Page images and extracted text:
======

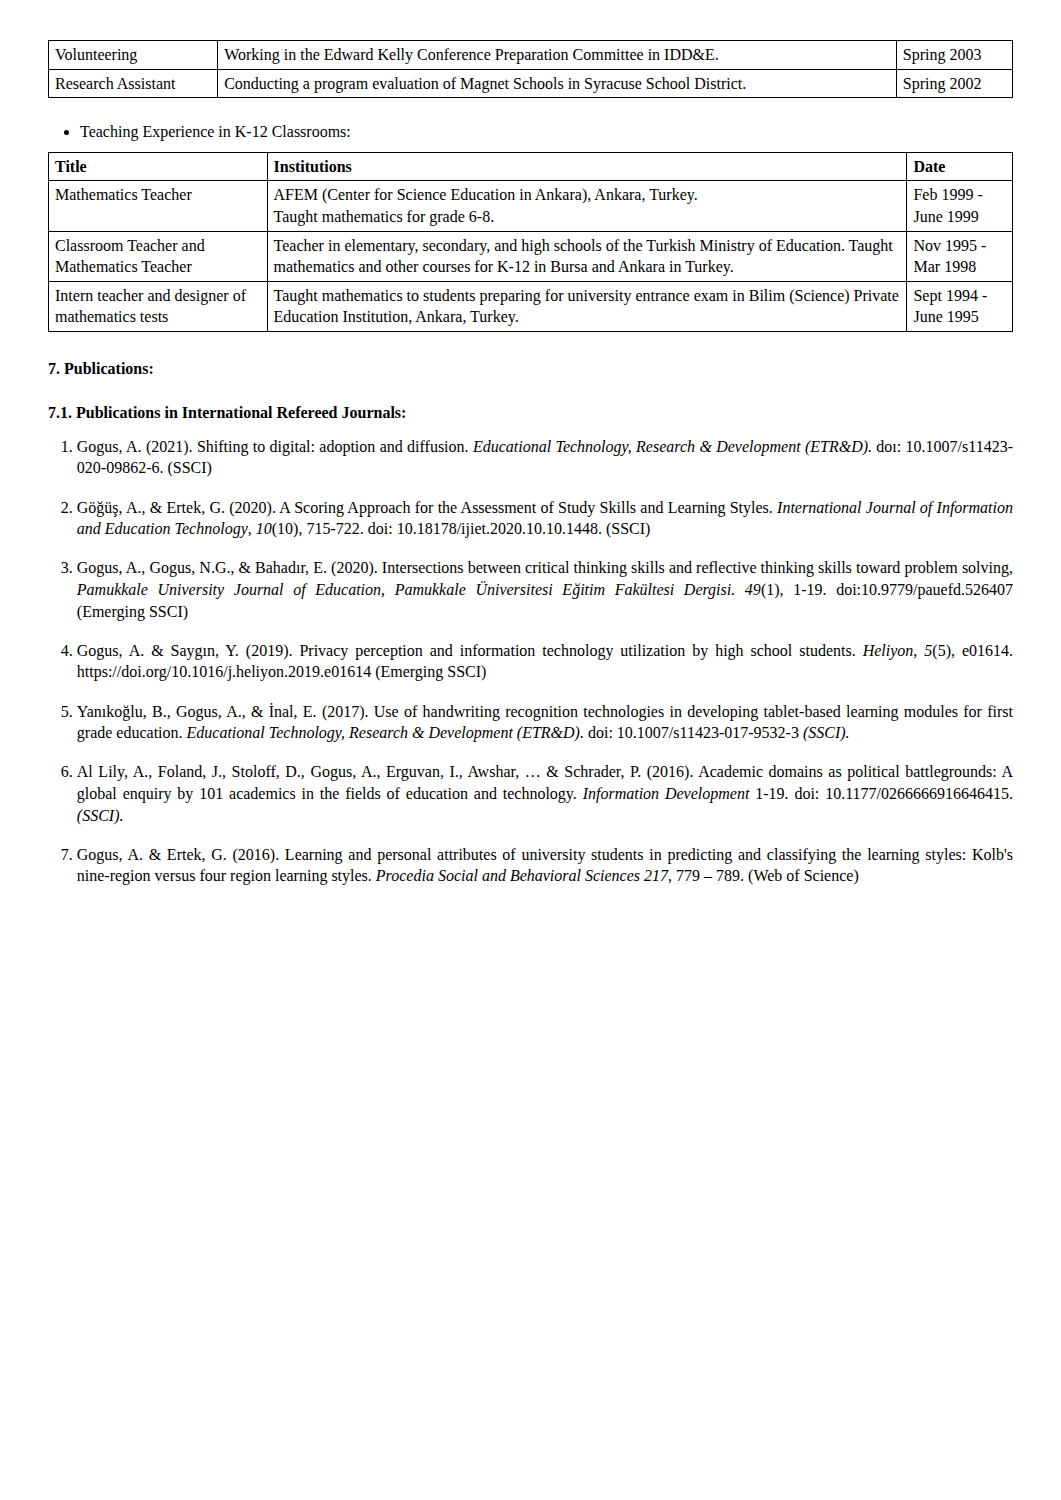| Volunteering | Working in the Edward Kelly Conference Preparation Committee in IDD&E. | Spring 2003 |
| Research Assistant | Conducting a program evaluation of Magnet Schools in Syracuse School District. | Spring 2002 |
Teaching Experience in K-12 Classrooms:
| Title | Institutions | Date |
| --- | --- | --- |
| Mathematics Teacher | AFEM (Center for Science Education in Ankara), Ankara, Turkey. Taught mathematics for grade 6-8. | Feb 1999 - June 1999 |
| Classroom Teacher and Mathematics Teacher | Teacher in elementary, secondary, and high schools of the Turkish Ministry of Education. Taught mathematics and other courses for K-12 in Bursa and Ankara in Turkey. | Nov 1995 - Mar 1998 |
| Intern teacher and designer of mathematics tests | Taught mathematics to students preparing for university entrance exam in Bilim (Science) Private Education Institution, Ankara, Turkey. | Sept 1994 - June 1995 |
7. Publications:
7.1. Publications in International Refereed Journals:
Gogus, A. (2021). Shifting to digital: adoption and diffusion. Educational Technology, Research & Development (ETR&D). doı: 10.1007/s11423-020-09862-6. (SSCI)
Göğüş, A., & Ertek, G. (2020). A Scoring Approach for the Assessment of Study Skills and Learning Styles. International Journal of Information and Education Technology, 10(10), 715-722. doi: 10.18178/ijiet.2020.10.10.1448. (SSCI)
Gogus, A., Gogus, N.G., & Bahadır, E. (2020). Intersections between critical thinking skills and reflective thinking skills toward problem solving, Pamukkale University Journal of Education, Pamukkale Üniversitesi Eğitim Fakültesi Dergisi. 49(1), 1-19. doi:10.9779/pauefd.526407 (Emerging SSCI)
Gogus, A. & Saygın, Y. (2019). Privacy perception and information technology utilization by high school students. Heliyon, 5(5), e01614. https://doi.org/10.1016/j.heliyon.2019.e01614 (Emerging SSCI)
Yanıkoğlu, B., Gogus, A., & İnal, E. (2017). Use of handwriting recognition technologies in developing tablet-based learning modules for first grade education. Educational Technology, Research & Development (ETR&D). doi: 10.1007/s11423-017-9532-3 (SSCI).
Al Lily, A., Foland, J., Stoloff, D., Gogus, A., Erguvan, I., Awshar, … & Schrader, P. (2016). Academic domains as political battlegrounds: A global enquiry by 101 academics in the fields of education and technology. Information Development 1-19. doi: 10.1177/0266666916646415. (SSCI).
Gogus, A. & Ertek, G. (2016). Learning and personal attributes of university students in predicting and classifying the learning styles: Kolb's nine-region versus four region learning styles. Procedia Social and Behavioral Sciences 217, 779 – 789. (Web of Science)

======

- ACTIVITY
Reproduce the lines above exactly, please, but not the pictures in them.

- EXERCISE OUTPUT
| Volunteering | Working in the Edward Kelly Conference Preparation Committee in IDD&E. | Spring 2003 |
| Research Assistant | Conducting a program evaluation of Magnet Schools in Syracuse School District. | Spring 2002 |
Teaching Experience in K-12 Classrooms:
| Title | Institutions | Date |
| --- | --- | --- |
| Mathematics Teacher | AFEM (Center for Science Education in Ankara), Ankara, Turkey. Taught mathematics for grade 6-8. | Feb 1999 - June 1999 |
| Classroom Teacher and Mathematics Teacher | Teacher in elementary, secondary, and high schools of the Turkish Ministry of Education. Taught mathematics and other courses for K-12 in Bursa and Ankara in Turkey. | Nov 1995 - Mar 1998 |
| Intern teacher and designer of mathematics tests | Taught mathematics to students preparing for university entrance exam in Bilim (Science) Private Education Institution, Ankara, Turkey. | Sept 1994 - June 1995 |
7. Publications:
7.1. Publications in International Refereed Journals:
Gogus, A. (2021). Shifting to digital: adoption and diffusion. Educational Technology, Research & Development (ETR&D). doı: 10.1007/s11423-020-09862-6. (SSCI)
Göğüş, A., & Ertek, G. (2020). A Scoring Approach for the Assessment of Study Skills and Learning Styles. International Journal of Information and Education Technology, 10(10), 715-722. doi: 10.18178/ijiet.2020.10.10.1448. (SSCI)
Gogus, A., Gogus, N.G., & Bahadır, E. (2020). Intersections between critical thinking skills and reflective thinking skills toward problem solving, Pamukkale University Journal of Education, Pamukkale Üniversitesi Eğitim Fakültesi Dergisi. 49(1), 1-19. doi:10.9779/pauefd.526407 (Emerging SSCI)
Gogus, A. & Saygın, Y. (2019). Privacy perception and information technology utilization by high school students. Heliyon, 5(5), e01614. https://doi.org/10.1016/j.heliyon.2019.e01614 (Emerging SSCI)
Yanıkoğlu, B., Gogus, A., & İnal, E. (2017). Use of handwriting recognition technologies in developing tablet-based learning modules for first grade education. Educational Technology, Research & Development (ETR&D). doi: 10.1007/s11423-017-9532-3 (SSCI).
Al Lily, A., Foland, J., Stoloff, D., Gogus, A., Erguvan, I., Awshar, … & Schrader, P. (2016). Academic domains as political battlegrounds: A global enquiry by 101 academics in the fields of education and technology. Information Development 1-19. doi: 10.1177/0266666916646415. (SSCI).
Gogus, A. & Ertek, G. (2016). Learning and personal attributes of university students in predicting and classifying the learning styles: Kolb's nine-region versus four region learning styles. Procedia Social and Behavioral Sciences 217, 779 – 789. (Web of Science)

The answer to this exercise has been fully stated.